Public Charging And EV Uptake In Tamil Nadu Maybe Hindered By A New Tariff Order

Public Charging And EV Uptake In Tamil Nadu Maybe Hindered By A New Tariff Order


The Ministry of Power recommended all regulators and State DISCOMs to exclude charging stations from fixed demand costs until 2025 in its January 2022 recommendations. The state of Tamil Nadu, on the other hand, might experience difficulties because of the new tariff order. 

Tamil Nadu has been at the forefront of attracting investments in the production of electric vehicles and associated fields. However, its efforts to accelerate the adoption of electric cars are likely to be derailed by the Tamil Nadu Electricity Regulatory Commission’s (TNERC) recent tariff regulation. TNERC has issued a new rate order for public charging stations in the state. It has put charging stations one level above commercial pricing, which is the state’s most costly structure. 

The new pricing structure in Tamil Nadu is divided into peak and off-peak hours. For public charging stations in Tamil Nadu, energy costs per kWh have been set at ₹8, ₹10, and ₹12. 

Depending on the time of day 

Although the ₹8 slab is identical to the commercial price, it is only valid between midnight and early morning, while the peak hour pricing is ₹12 per kWh, a 49% increase. Operators of public charging stations in the state contend that few people drive or charge electric vehicles at these times.  

For public charging stations in states such as Delhi, Karnataka, Maharashtra, Kerala, and Andhra Pradesh, the per kWh fee is fixed in the range of ₹4 to ₹6.7. While the peak hour cost of ₹12 kWh is doable, as operators point out, the set charges established for charging stations are concerning. 

Fixed rates for a 50 kW (0-50 kW) connection in Karnataka are ₹70 per month and ₹170 for each extra kW above 50 kW. Some states have no such tariffs, but Maharashtra and Kerala charge just ₹90 for an LT connection. 

Not feasible 

However, in Tamil Nadu, the charge for a 0-50 kW connection is ₹100 per kW per month, and the rate from 51 kW to 112 kW is ₹300 per kW. Fixed rates for a 49 kW connection are ₹4,900, but if the connection is upgraded to 51 kW, the fee is ₹15,300. So, for an extra 3 kW, the cost increases by ₹10,000. 

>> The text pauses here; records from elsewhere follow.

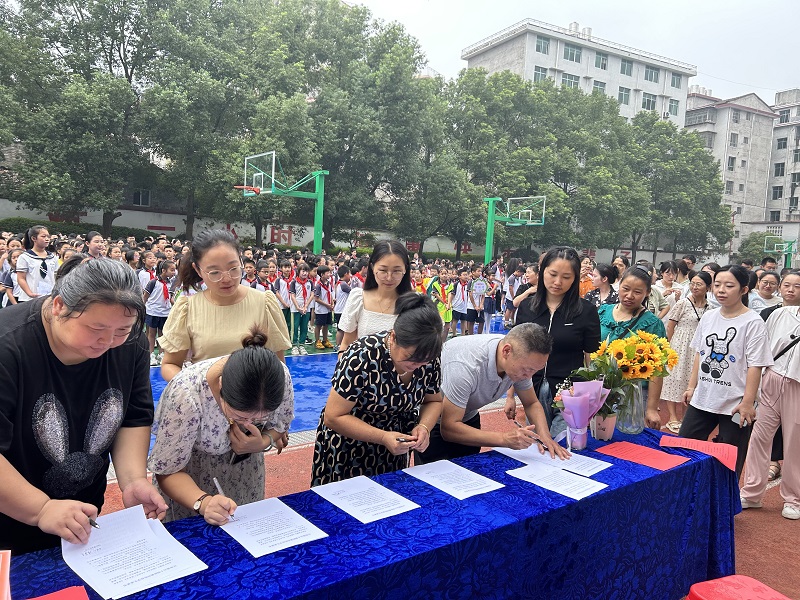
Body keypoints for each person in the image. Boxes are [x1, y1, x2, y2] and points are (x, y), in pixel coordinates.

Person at [0, 259, 167, 554]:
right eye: (96, 328)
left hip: (81, 516)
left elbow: (133, 416)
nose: (108, 341)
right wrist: (41, 509)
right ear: (59, 306)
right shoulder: (8, 346)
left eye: (122, 329)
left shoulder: (130, 345)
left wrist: (132, 480)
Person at [148, 327, 293, 524]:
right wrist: (204, 503)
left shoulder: (278, 377)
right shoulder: (187, 395)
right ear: (222, 385)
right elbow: (167, 470)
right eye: (239, 416)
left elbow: (280, 424)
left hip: (246, 475)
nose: (249, 424)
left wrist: (263, 442)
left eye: (261, 418)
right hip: (191, 482)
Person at [311, 294, 443, 486]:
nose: (417, 366)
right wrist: (382, 436)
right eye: (410, 358)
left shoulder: (429, 358)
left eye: (424, 361)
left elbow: (433, 400)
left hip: (394, 447)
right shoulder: (361, 356)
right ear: (393, 337)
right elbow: (333, 416)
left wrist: (424, 427)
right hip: (348, 449)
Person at [415, 323, 569, 466]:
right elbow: (448, 428)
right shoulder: (466, 365)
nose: (529, 376)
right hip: (433, 423)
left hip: (468, 416)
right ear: (506, 351)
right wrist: (504, 439)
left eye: (535, 370)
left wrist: (545, 436)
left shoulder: (519, 358)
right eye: (527, 369)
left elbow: (531, 403)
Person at [158, 230, 290, 382]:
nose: (227, 279)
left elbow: (278, 365)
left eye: (233, 269)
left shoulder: (264, 303)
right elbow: (170, 364)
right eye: (214, 272)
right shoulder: (188, 308)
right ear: (198, 270)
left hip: (254, 395)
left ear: (241, 261)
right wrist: (200, 387)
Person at [679, 265, 773, 479]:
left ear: (744, 289)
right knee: (684, 447)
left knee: (729, 461)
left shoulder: (753, 322)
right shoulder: (709, 317)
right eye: (718, 285)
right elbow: (700, 354)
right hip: (703, 398)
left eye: (729, 286)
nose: (721, 290)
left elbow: (755, 365)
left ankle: (726, 500)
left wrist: (747, 403)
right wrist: (691, 387)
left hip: (735, 403)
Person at [511, 247, 602, 431]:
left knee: (564, 443)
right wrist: (509, 395)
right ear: (542, 271)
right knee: (539, 441)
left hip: (570, 393)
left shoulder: (586, 311)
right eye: (552, 274)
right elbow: (516, 352)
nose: (558, 282)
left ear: (575, 278)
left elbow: (592, 355)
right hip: (532, 390)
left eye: (566, 277)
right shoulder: (527, 307)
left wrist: (595, 392)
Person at [740, 293, 800, 520]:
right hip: (771, 379)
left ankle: (793, 498)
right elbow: (762, 347)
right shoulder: (781, 313)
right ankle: (752, 492)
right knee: (758, 437)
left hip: (797, 383)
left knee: (795, 443)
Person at [597, 265, 668, 429]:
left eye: (637, 292)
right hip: (599, 389)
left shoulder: (652, 324)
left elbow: (657, 369)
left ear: (648, 292)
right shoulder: (602, 312)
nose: (629, 296)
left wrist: (651, 408)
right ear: (619, 285)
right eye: (625, 289)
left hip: (632, 395)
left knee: (625, 435)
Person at [338, 240, 412, 351]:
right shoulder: (358, 299)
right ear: (372, 267)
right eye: (383, 270)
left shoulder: (413, 304)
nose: (389, 277)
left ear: (405, 269)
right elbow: (346, 346)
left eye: (396, 271)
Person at [662, 272, 712, 433]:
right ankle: (672, 417)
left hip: (698, 348)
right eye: (692, 283)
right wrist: (668, 347)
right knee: (674, 378)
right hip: (679, 345)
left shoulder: (710, 308)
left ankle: (685, 417)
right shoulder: (683, 303)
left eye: (699, 284)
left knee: (691, 380)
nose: (694, 287)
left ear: (708, 287)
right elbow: (671, 326)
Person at [143, 259, 177, 366]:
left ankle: (162, 354)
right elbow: (145, 297)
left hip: (165, 312)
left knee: (162, 334)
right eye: (172, 270)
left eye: (174, 270)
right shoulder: (153, 282)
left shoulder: (171, 283)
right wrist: (141, 308)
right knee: (151, 334)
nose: (174, 272)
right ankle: (151, 354)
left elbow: (171, 297)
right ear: (163, 270)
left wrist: (176, 306)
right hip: (153, 311)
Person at [16, 226, 58, 302]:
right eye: (43, 236)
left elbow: (55, 276)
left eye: (48, 236)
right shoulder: (25, 257)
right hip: (29, 299)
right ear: (34, 238)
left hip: (48, 297)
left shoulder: (52, 257)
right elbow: (21, 278)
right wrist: (29, 293)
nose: (47, 239)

In addition, if the connection exceeds 112 kW, the fee will be ₹550 per kW. If an operator obtains a 120 kW connection, he or she must pay a set fee of ₹66,000 regardless of how much or how little power the operator consumes. 

Operational expense 

If the cost structure for a 100 kW connection under a new tariff is calculated, the cost per kW at public charging stations in Tamil Nadu is 17-18 (excluding additional charges). “There are various charges above and beyond this for charging point operators like us. Some of them include AC-DC conversation loss, charger cost, electrical infrastructure, real estate rents, electrical maintenance team, parts, customer support staff, software development, maintenance, and so on,” KP Karthikeyan, CEO & Co-Founder, Zeon Electric, which presently runs more than 70 charging stations (DC fast chargers) in South India and has 10,000 registered customers. 

Of course, these are the business sector’s tariffs. But there is a crucial distinction. In other industries, a commercial load of 100 kW will lead to a monthly usage of 20,000-25,000 units. However, according to operators, public charging stations are currently underutilized, with maximum monthly use of around 5,000 units. The new pricing directive will merely compel individuals to choose a lower kW connection of 49 kW or less, resulting in much longer charging times for e-cars. “The entire case for the feasibility of public charging stations would be thrown out the window, perhaps leading to the collapse of current infrastructure in Tamil Nadu,” he added. 

EV charging station operators have asked the state government to lower the rate for public charging stations to ₹7 per kWh (still more than other states) and to amend fixed costs to ₹70 per kW. They have also demanded that this pricing be maintained until 2025. “Raising tariffs at this early stage will make it unviable to run a public charging station and it will stall the growth of infrastructure,” said Karthikeyan. 

With initiatives from the state and national governments, India’s e-mobility sector is currently in the critical stages of adoption. In this regard, Tamil Nadu has been on the frontline of attracting investments in electric vehicle production and other fields. However, its efforts to accelerate the adoption of electric vehicles are likely to face a major setback in a wake of TNERC’s recent tariff regulation. Because the latest power tariff structure order issued by the regulator is considered a step backward, as the tariff has been quadrupled and is now higher than the commercial tariff. 

The next 2-3 years will be critical in terms of EV adoption, and state governments should support the EV ecosystem. So, while competing, DISCOMs would seek more income to help bolster their finances, but the truth remains that if charging stations do not provide viability, investors would lose interest. As a result, raising tariffs at this preliminary phase will make it unprofitable to operate a public charging station and will halt the progress of charging infrastructure, which definitely is demanding state authorities to rethink.